- WORK TO BE COMPLETED: Write out, word for word, each line from the start of the entries through the one holding "(15) If the"; omit the pictures.

(Records excerpted from a collection)
━━━━━━━━

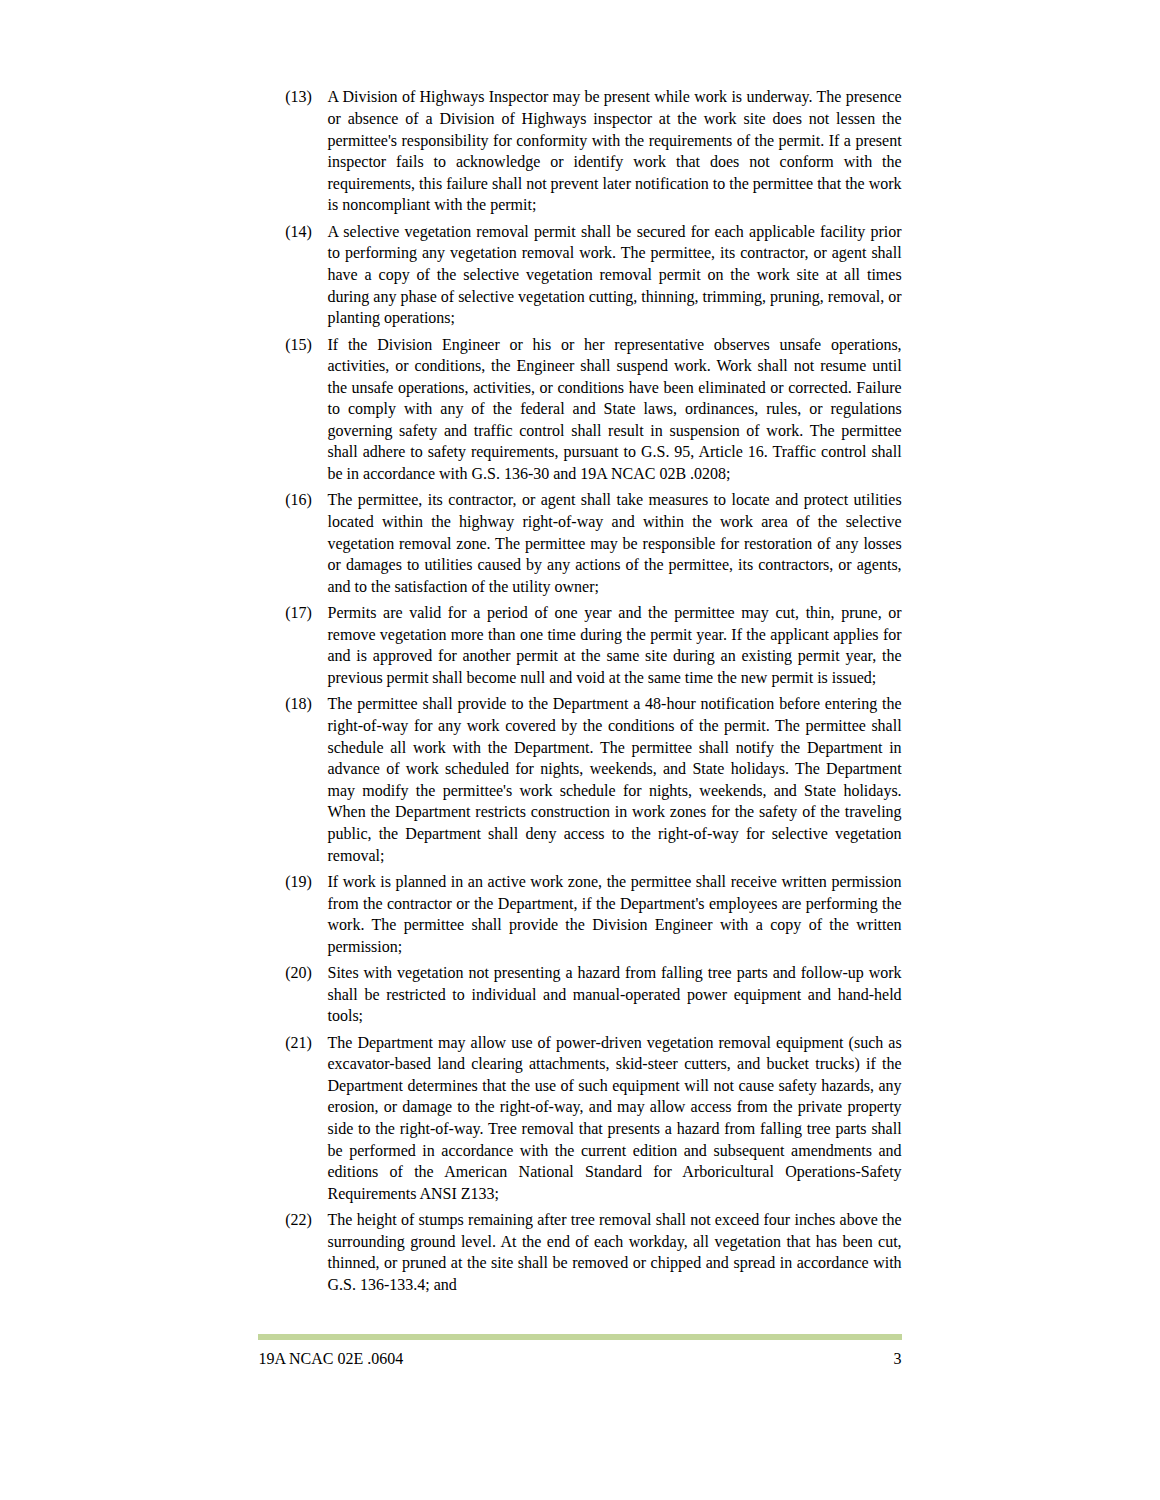(13) A Division of Highways Inspector may be present while work is underway. The presence or absence of a Division of Highways inspector at the work site does not lessen the permittee's responsibility for conformity with the requirements of the permit. If a present inspector fails to acknowledge or identify work that does not conform with the requirements, this failure shall not prevent later notification to the permittee that the work is noncompliant with the permit;
(14) A selective vegetation removal permit shall be secured for each applicable facility prior to performing any vegetation removal work. The permittee, its contractor, or agent shall have a copy of the selective vegetation removal permit on the work site at all times during any phase of selective vegetation cutting, thinning, trimming, pruning, removal, or planting operations;
(15) If the Division Engineer or his or her representative observes unsafe operations, activities, or conditions, the Engineer shall suspend work. Work shall not resume until the unsafe operations, activities, or conditions have been eliminated or corrected. Failure to comply with any of the federal and State laws, ordinances, rules, or regulations governing safety and traffic control shall result in suspension of work. The permittee shall adhere to safety requirements, pursuant to G.S. 95, Article 16. Traffic control shall be in accordance with G.S. 136-30 and 19A NCAC 02B .0208;
(16) The permittee, its contractor, or agent shall take measures to locate and protect utilities located within the highway right-of-way and within the work area of the selective vegetation removal zone. The permittee may be responsible for restoration of any losses or damages to utilities caused by any actions of the permittee, its contractors, or agents, and to the satisfaction of the utility owner;
(17) Permits are valid for a period of one year and the permittee may cut, thin, prune, or remove vegetation more than one time during the permit year. If the applicant applies for and is approved for another permit at the same site during an existing permit year, the previous permit shall become null and void at the same time the new permit is issued;
(18) The permittee shall provide to the Department a 48-hour notification before entering the right-of-way for any work covered by the conditions of the permit. The permittee shall schedule all work with the Department. The permittee shall notify the Department in advance of work scheduled for nights, weekends, and State holidays. The Department may modify the permittee's work schedule for nights, weekends, and State holidays. When the Department restricts construction in work zones for the safety of the traveling public, the Department shall deny access to the right-of-way for selective vegetation removal;
(19) If work is planned in an active work zone, the permittee shall receive written permission from the contractor or the Department, if the Department's employees are performing the work. The permittee shall provide the Division Engineer with a copy of the written permission;
(20) Sites with vegetation not presenting a hazard from falling tree parts and follow-up work shall be restricted to individual and manual-operated power equipment and hand-held tools;
(21) The Department may allow use of power-driven vegetation removal equipment (such as excavator-based land clearing attachments, skid-steer cutters, and bucket trucks) if the Department determines that the use of such equipment will not cause safety hazards, any erosion, or damage to the right-of-way, and may allow access from the private property side to the right-of-way. Tree removal that presents a hazard from falling tree parts shall be performed in accordance with the current edition and subsequent amendments and editions of the American National Standard for Arboricultural Operations-Safety Requirements ANSI Z133;
(22) The height of stumps remaining after tree removal shall not exceed four inches above the surrounding ground level. At the end of each workday, all vegetation that has been cut, thinned, or pruned at the site shall be removed or chipped and spread in accordance with G.S. 136-133.4; and
19A NCAC 02E .0604 3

━━━━━━━━

- SOLUTION TO THIS EXERCISE:
(13) A Division of Highways Inspector may be present while work is underway. The presence or absence of a Division of Highways inspector at the work site does not lessen the permittee's responsibility for conformity with the requirements of the permit. If a present inspector fails to acknowledge or identify work that does not conform with the requirements, this failure shall not prevent later notification to the permittee that the work is noncompliant with the permit;
(14) A selective vegetation removal permit shall be secured for each applicable facility prior to performing any vegetation removal work. The permittee, its contractor, or agent shall have a copy of the selective vegetation removal permit on the work site at all times during any phase of selective vegetation cutting, thinning, trimming, pruning, removal, or planting operations;
(15) If the Division Engineer or his or her representative observes unsafe operations, activities, or conditions, the Engineer shall suspend work. Work shall not resume until the unsafe operations, activities, or conditions have been eliminated or corrected. Failure to comply with any of the federal and State laws, ordinances, rules, or regulations governing safety and traffic control shall result in suspension of work. The permittee shall adhere to safety requirements, pursuant to G.S. 95, Article 16. Traffic control shall be in accordance with G.S. 136-30 and 19A NCAC 02B .0208;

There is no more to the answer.